Scientists will need to confirm that this discovery is genuine. Then they can bring this knowledge to the public.
Scientists
are the public; And any member of the public who follows the scientific method
is a scientist.
Scientists are not a priestly class with membership rules and admission requirements. When Einstein did his best work, he did it in his free time while working as a patents clerk.
"Scientists" don't need to do the hard work of confirming something you want to see confirmed; YOU do, as the person who wants confirmation. And you need to do it in a way that makes it convincing - indeed,
compelling - to any educated person who encounters your work.
You must set out your hypotheses, observations and methods, so that anyone who wants to can repeat your work. If your conclusions follow logically from your hypotheses, and your observations support your conclusions and refute any competing hypotheses, then you are doing science, and your ideas will be accepted even by those who are dead set against them.
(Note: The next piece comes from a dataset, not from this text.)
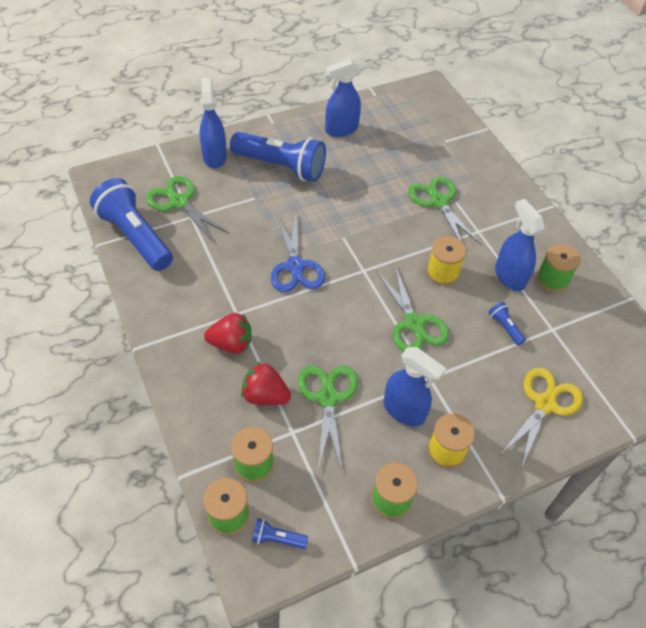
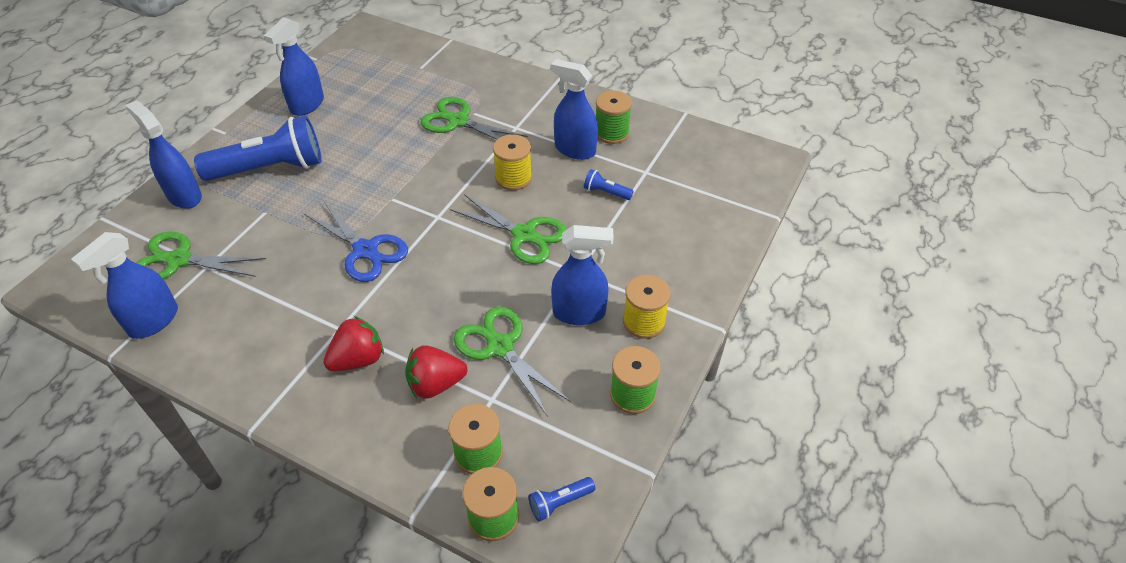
camera: 35 degrees left, 5 degrees down
(135, 236) = (153, 321): blue flashlight -> blue spray bottle
(545, 404) = (690, 233): yellow scissors -> none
Einstein's work predicted a deviation from the Newtonian hypothesis regarding the way stars positions would appear when close to the Sun. He presented a clear and logical set of premises and conclusions, that matched the observations previously believed to be due to Newtonian universal gravitation. And he predicted a set of observations that could settle the question of which hypotheses better described reality.
Eddington was sent by the Royal Society to observe the 1919 total eclipse, in the expectation that he could prove Newton right, and debunk Einstein. Instead, his observations did the reverse, and forced Eddington and his fellow Newtonians to change their beliefs. That's how science works. That's the kind of thing you need to do.
Instead you want someone else - some "scientists" unnamed and unspecified - to do your work for you. That's just laziness.